A medida que las semanas pasaron, aparecieron las dificultades. Muchos docentes no tenían las capacidades suficientes para trabajar desde plataformas virtuales; estudiantes no contaban con computadores ni acceso a internet; no existía un espacio físico para poder realizar los trabajos, ni tampoco los recursos necesarios. Muchos de nosotros, que trabajamos con y por la niñez, tuvimos que hacer “camino al andar”.
Pero hubo otras necesidades, menos obvias para muchos, pero igual de urgentes de relevar: la de las y los estudiantes que recibimos y acompañamos desde el Instituto de la Sordera a través del Colegio Dr. Jorge Otte, que fueron obligados a vivir, como muchos niños sordos hijos de padres oyentes que no saben lengua de señas, en un enclaustramiento comunicacional vulnerando así su derecho a la comunicación.
En ellos los niveles de frustración aumentan con los días y se complejiza por la falta de información accesible. Los docentes intentan comunicarse, pero se vuelve una tarea titánica cuando las conexiones a internet no permiten siquiera transmitir el mensaje en lengua de señas en tiempo real, o cuando se dice constantemente que lo importante es entregar el contenido, pero no cómo hacerlo.
Esta cuarentena de la comunicación a la que se están enfrentando las y los niños sordos agudiza aún más su exclusión en la sociedad, dejándolos en una situación de vulnerabilidad emocional de la cual no puede salir expresando lo que siente o piensa. Este sentimiento de incomprensión, y la frustración asociada, da paso a la irritabilidad y a la impulsividad, actos entendidos generalmente como agresividad y no como angustia. Además, la falta de interacciones sociales puede dificultar que el niño o niña genere vínculos afectivos, por lo que mantener el contacto y trabajo con su colegio es fundamental.
Establecimientos como el nuestro, para el estudiante sordo, cumplen un rol importante ya que son el espacio donde aprenden su cultura y desarrollan su lengua. Allí conviven con sus pares y llevan adelante un proceso educativo.
Esta ha sido nuestra misión desde más de 60 años como Instituto de la Sordera y más de 20 años como el Colegio Dr.
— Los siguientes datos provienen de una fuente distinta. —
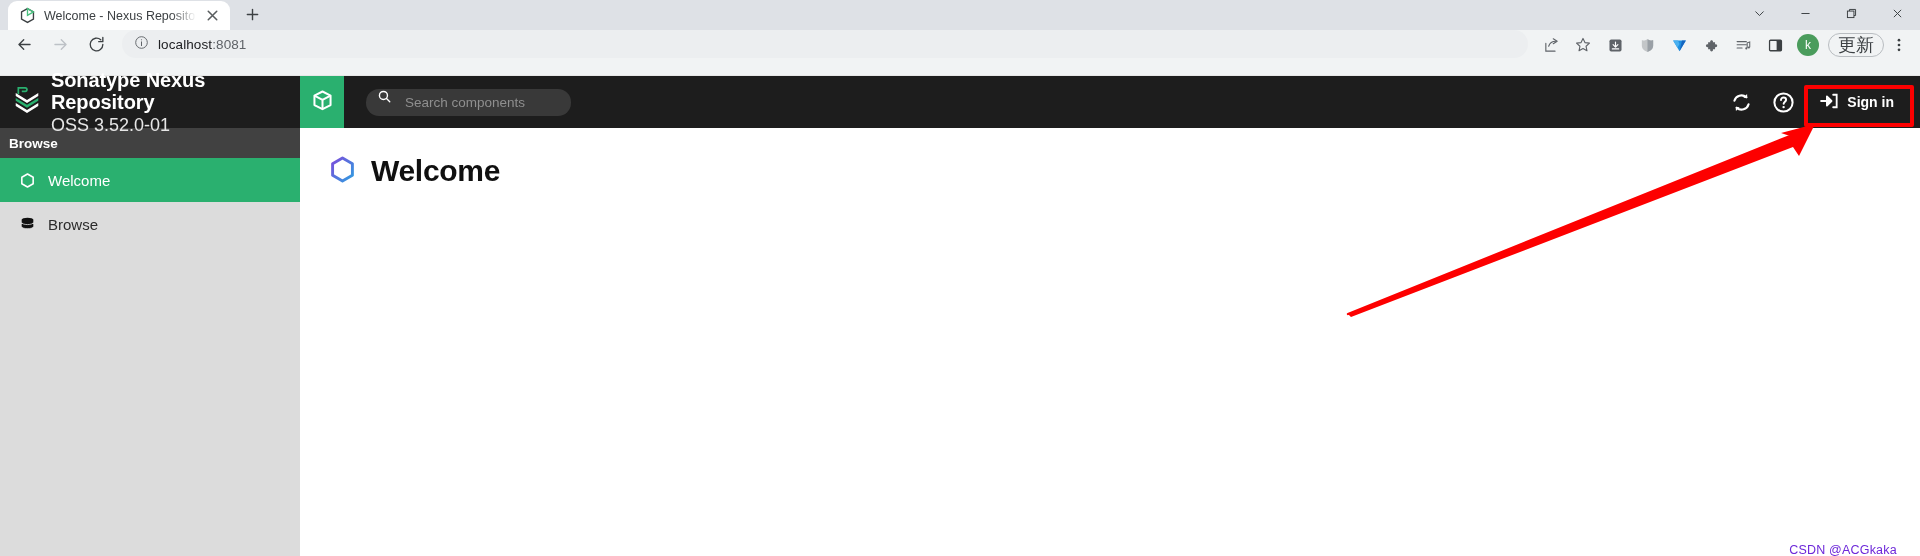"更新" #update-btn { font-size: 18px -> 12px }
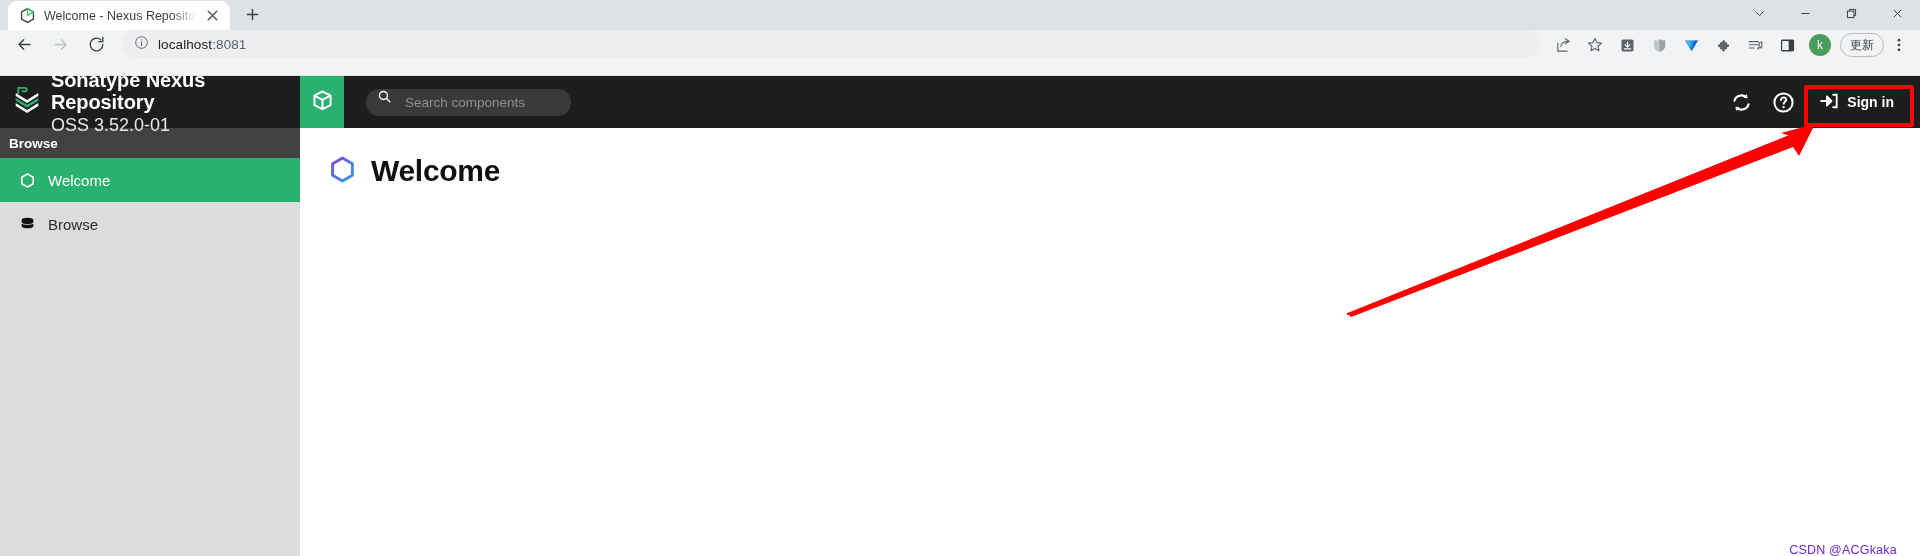"Search components" #header-search { align-items: none -> center; gap: 13px -> 18px }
Jorge Otte donde, desde una mirada socioantropológica, trabajamos bajo un modelo educacional Intercultural Bilingüe. Un enfoque que aspira a educar en la pedagogía de la diversidad y que nos enseña a relacionarnos en mundos distintos al propio, siempre en igualdad de oportunidades y capacidades.
Ojala que esta experiencia tan dura que todos y todas estamos viviendo, y que afecta aún más a nuestros estudiantes, nos lleve a reflexionar no solo sobre cuáles son las necesidades educativas de las personas sordas, sino también la urgente necesidad de respetar la característica visual, su cultura y su lengua. Sólo de esa forma, cuando se tomen decisiones que involucren a esta población, pensemos primero quiénes son, qué requieren y cuáles son sus particularidades.